▸ RAW DATA:
|---|

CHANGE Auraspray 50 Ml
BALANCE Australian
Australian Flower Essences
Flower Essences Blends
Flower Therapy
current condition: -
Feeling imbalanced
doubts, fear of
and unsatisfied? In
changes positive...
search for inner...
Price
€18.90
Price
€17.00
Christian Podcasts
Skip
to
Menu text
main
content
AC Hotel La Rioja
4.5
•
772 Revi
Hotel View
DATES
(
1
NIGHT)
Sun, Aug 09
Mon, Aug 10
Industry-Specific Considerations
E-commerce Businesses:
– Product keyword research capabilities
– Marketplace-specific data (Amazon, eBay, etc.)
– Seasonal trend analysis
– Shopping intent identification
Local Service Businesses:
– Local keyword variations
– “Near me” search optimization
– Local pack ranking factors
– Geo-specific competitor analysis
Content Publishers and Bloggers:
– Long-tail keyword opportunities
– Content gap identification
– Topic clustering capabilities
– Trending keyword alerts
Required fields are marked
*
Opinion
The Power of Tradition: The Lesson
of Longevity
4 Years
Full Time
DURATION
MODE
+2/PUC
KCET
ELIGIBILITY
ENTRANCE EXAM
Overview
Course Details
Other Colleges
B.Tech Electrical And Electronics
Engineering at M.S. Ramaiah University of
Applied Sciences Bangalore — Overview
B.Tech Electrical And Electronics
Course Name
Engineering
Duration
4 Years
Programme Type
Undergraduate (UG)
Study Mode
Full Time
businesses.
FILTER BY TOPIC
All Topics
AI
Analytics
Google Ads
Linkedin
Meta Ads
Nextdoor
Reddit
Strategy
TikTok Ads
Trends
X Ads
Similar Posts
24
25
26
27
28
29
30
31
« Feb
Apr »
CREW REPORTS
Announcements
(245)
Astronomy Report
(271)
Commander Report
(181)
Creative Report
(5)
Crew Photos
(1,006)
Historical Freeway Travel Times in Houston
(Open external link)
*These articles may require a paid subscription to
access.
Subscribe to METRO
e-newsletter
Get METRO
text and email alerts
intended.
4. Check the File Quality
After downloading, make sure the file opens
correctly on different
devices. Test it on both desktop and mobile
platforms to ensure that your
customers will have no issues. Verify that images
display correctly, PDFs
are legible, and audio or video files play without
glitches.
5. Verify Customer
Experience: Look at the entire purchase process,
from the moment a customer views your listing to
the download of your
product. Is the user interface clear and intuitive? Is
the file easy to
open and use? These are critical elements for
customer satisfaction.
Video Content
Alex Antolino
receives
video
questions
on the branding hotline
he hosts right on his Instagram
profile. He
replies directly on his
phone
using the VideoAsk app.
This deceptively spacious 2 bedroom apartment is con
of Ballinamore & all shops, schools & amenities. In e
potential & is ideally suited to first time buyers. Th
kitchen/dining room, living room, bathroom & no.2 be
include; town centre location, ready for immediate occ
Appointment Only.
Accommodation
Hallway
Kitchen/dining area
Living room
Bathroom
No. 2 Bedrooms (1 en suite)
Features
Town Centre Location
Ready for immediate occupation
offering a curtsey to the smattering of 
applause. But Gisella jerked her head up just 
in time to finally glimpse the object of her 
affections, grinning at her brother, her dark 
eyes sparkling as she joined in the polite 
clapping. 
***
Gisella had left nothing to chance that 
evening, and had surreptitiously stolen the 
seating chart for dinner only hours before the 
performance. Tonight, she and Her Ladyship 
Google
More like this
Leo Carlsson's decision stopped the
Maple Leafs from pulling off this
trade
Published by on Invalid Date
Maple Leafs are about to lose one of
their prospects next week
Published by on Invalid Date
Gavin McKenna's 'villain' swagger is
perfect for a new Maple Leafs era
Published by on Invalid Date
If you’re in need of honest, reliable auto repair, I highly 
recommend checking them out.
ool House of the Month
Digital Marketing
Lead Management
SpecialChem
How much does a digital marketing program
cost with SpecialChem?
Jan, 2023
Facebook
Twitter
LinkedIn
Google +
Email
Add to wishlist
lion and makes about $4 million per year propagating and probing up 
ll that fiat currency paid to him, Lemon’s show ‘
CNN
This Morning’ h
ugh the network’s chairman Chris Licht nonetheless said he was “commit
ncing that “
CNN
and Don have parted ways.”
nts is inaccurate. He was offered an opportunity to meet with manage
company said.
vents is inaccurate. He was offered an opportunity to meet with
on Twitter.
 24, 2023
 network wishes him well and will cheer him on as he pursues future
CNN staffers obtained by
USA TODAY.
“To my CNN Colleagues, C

|---|

▸ WORK INSTRUCTIONS: Give all of the lines above again, putting "Part Time" wherever "Full Time" appears and keeping everything else unchanged.

▸ OUTPUT OF THE TASK:
CHANGE Auraspray 50 Ml
BALANCE Australian
Australian Flower Essences
Flower Essences Blends
Flower Therapy
current condition: -
Feeling imbalanced
doubts, fear of
and unsatisfied? In
changes positive...
search for inner...
Price
€18.90
Price
€17.00
Christian Podcasts
Skip
to
Menu text
main
content
AC Hotel La Rioja
4.5
•
772 Revi
Hotel View
DATES
(
1
NIGHT)
Sun, Aug 09
Mon, Aug 10
Industry-Specific Considerations
E-commerce Businesses:
– Product keyword research capabilities
– Marketplace-specific data (Amazon, eBay, etc.)
– Seasonal trend analysis
– Shopping intent identification
Local Service Businesses:
– Local keyword variations
– “Near me” search optimization
– Local pack ranking factors
– Geo-specific competitor analysis
Content Publishers and Bloggers:
– Long-tail keyword opportunities
– Content gap identification
– Topic clustering capabilities
– Trending keyword alerts
Required fields are marked
*
Opinion
The Power of Tradition: The Lesson
of Longevity
4 Years
Part Time
DURATION
MODE
+2/PUC
KCET
ELIGIBILITY
ENTRANCE EXAM
Overview
Course Details
Other Colleges
B.Tech Electrical And Electronics
Engineering at M.S. Ramaiah University of
Applied Sciences Bangalore — Overview
B.Tech Electrical And Electronics
Course Name
Engineering
Duration
4 Years
Programme Type
Undergraduate (UG)
Study Mode
Part Time
businesses.
FILTER BY TOPIC
All Topics
AI
Analytics
Google Ads
Linkedin
Meta Ads
Nextdoor
Reddit
Strategy
TikTok Ads
Trends
X Ads
Similar Posts
24
25
26
27
28
29
30
31
« Feb
Apr »
CREW REPORTS
Announcements
(245)
Astronomy Report
(271)
Commander Report
(181)
Creative Report
(5)
Crew Photos
(1,006)
Historical Freeway Travel Times in Houston
(Open external link)
*These articles may require a paid subscription to
access.
Subscribe to METRO
e-newsletter
Get METRO
text and email alerts
intended.
4. Check the File Quality
After downloading, make sure the file opens
correctly on different
devices. Test it on both desktop and mobile
platforms to ensure that your
customers will have no issues. Verify that images
display correctly, PDFs
are legible, and audio or video files play without
glitches.
5. Verify Customer
Experience: Look at the entire purchase process,
from the moment a customer views your listing to
the download of your
product. Is the user interface clear and intuitive? Is
the file easy to
open and use? These are critical elements for
customer satisfaction.
Video Content
Alex Antolino
receives
video
questions
on the branding hotline
he hosts right on his Instagram
profile. He
replies directly on his
phone
using the VideoAsk app.
This deceptively spacious 2 bedroom apartment is con
of Ballinamore & all shops, schools & amenities. In e
potential & is ideally suited to first time buyers. Th
kitchen/dining room, living room, bathroom & no.2 be
include; town centre location, ready for immediate occ
Appointment Only.
Accommodation
Hallway
Kitchen/dining area
Living room
Bathroom
No. 2 Bedrooms (1 en suite)
Features
Town Centre Location
Ready for immediate occupation
offering a curtsey to the smattering of 
applause. But Gisella jerked her head up just 
in time to finally glimpse the object of her 
affections, grinning at her brother, her dark 
eyes sparkling as she joined in the polite 
clapping. 
***
Gisella had left nothing to chance that 
evening, and had surreptitiously stolen the 
seating chart for dinner only hours before the 
performance. Tonight, she and Her Ladyship 
Google
More like this
Leo Carlsson's decision stopped the
Maple Leafs from pulling off this
trade
Published by on Invalid Date
Maple Leafs are about to lose one of
their prospects next week
Published by on Invalid Date
Gavin McKenna's 'villain' swagger is
perfect for a new Maple Leafs era
Published by on Invalid Date
If you’re in need of honest, reliable auto repair, I highly 
recommend checking them out.
ool House of the Month
Digital Marketing
Lead Management
SpecialChem
How much does a digital marketing program
cost with SpecialChem?
Jan, 2023
Facebook
Twitter
LinkedIn
Google +
Email
Add to wishlist
lion and makes about $4 million per year propagating and probing up 
ll that fiat currency paid to him, Lemon’s show ‘
CNN
This Morning’ h
ugh the network’s chairman Chris Licht nonetheless said he was “commit
ncing that “
CNN
and Don have parted ways.”
nts is inaccurate. He was offered an opportunity to meet with manage
company said.
vents is inaccurate. He was offered an opportunity to meet with
on Twitter.
 24, 2023
 network wishes him well and will cheer him on as he pursues future
CNN staffers obtained by
USA TODAY.
“To my CNN Colleagues, C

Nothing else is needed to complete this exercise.